Crashing Through Deadlocks

Although concurrency management is somewhat represented in C# with the lock statement, there’s plenty more to be found in System.Threading namespace. Starting from Monitor class, which is what the lock statement is based on, to the ReaderWriterLock and the Mutex class. There’s even an Interlocked class, which provides very nice facilities for atomic operations.

In debugging deadlocks, I found myself using the Monitor.TryEnter method in order to determine the actual place of a deadlock. It basically operates as your standard Enter, except after a specified time span, it times out and returns false as the return value.
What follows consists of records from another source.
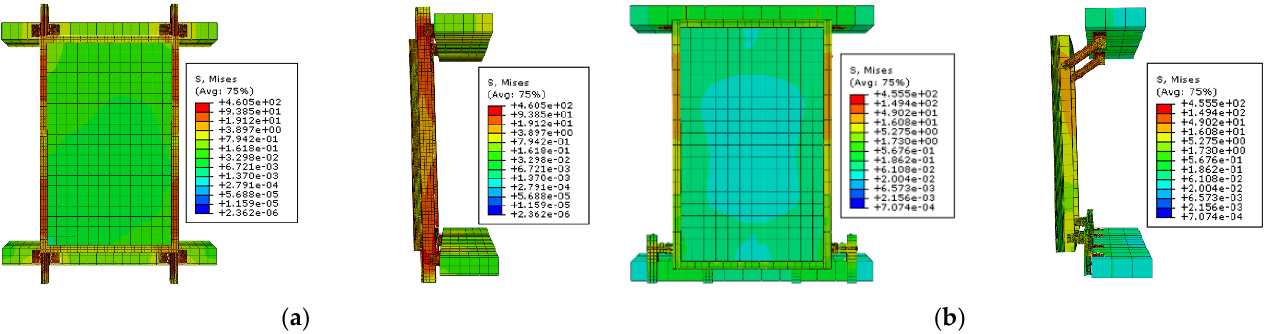
Figure 27. Comparison of appearance changes under applied Y -axis inter-story drift: ( a ) non-seismic curtain wall module; ( b ) seismic curtain wall module.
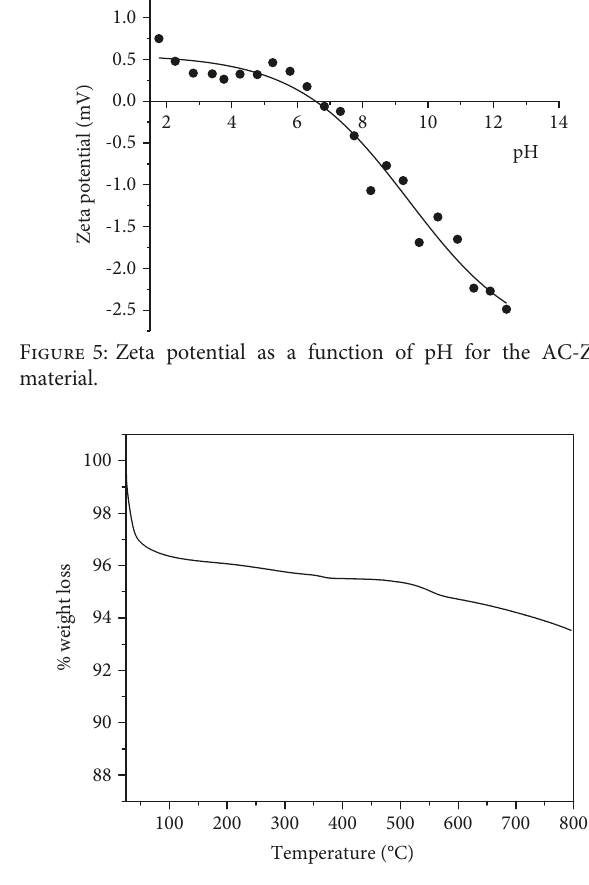
Figure 6: TGA analysis of the AC-ZnO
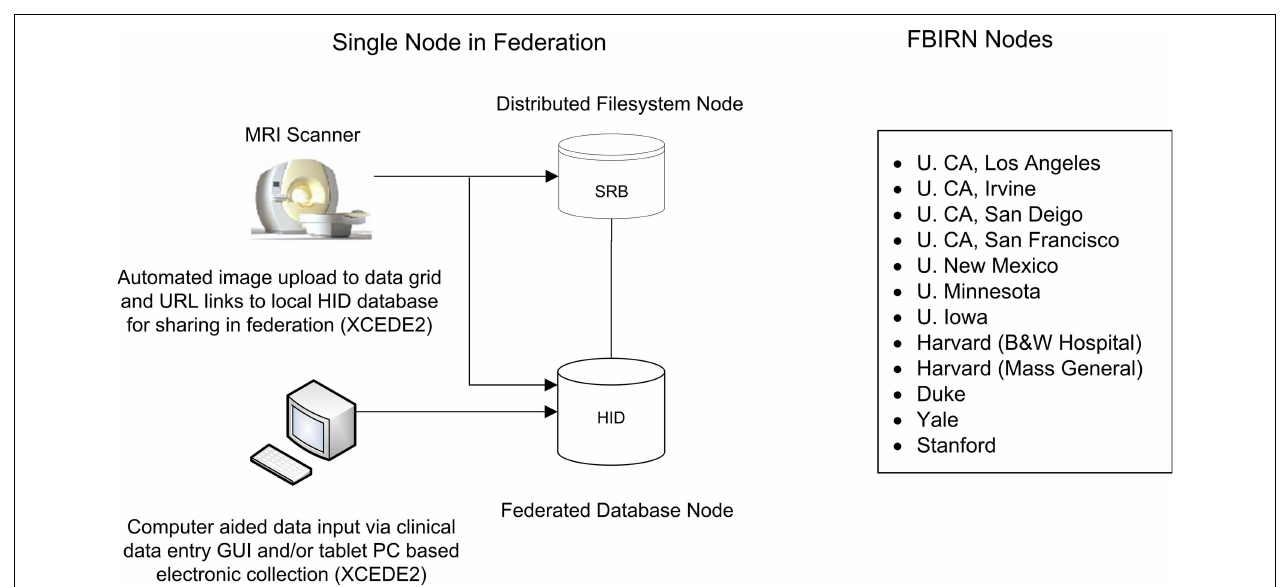
FIGURE 1 | Schematic of original (raw) data entry and fi le registration process at a node in the federation and FBIRN node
Otherwise, when the thread is acquired, it returns true.

Inspired by a neat hack by Peter Golde, I created a simple wrapper — the ImpatientLock — for the TryEnter method, which allows adding the deadlock debugging statement with minimal modification to the existing code:

// lock(obj)
using(ImpatientLock.Try(obj))
{
   // .. do stuff
}

Except in the case of ImpatientLock, the exception is thrown, documenting the stack trace and thus pointing out location of the deadlock. Here’s the complete source code for the ImpatientLock, just in case you find it useful.

using System.Threading;

public class ImpatientLock
{
  public static IDisposable Try(object obj)
  {
    return new DisposableLock(obj, DisposableLock.DefaultTimeSpan);
  }

  public static IDisposable Try(object obj, TimeSpan timeSpan)
  {
    return new DisposableLock(obj, timeSpan);
  }

  private class DisposableLock : IDisposable
  {
    private static readonly TimeSpan DefaultTimeSpan = TimeSpan.FromMinutes(5);
    private readonly object Obj;
    public DisposableLock(object obj, TimeSpan timeSpan)
    {
      Obj = obj;
      if (!Monitor.TryEnter(obj, timeSpan))
      { 
          throw new ImpatientLockException();
      }
    }

    public void Dispose()
    {
      Monitor.Exit(Obj);
    }
  }

  private class ImpatientLockException : Exception
  {
    public ImpatientLockException()
      :base("Your time's up. I am quittin'!")
    {
    }
  }
}

In case you are battling deadlock issues, there are a couple of really good articles on the subject — most notably this one by Dr. GUI, and this one by unknown (to me) MS folks. There are also some pretty intriguing applications that attempt detection of potential deadlocks by analyzing the call tree of your code, although I found those too simplistic to detect anything realistically serious.

UPDATE: Ian Griffith has more information about this technique over at his blog, enhanced and updated with the help of Eric Gunnerson.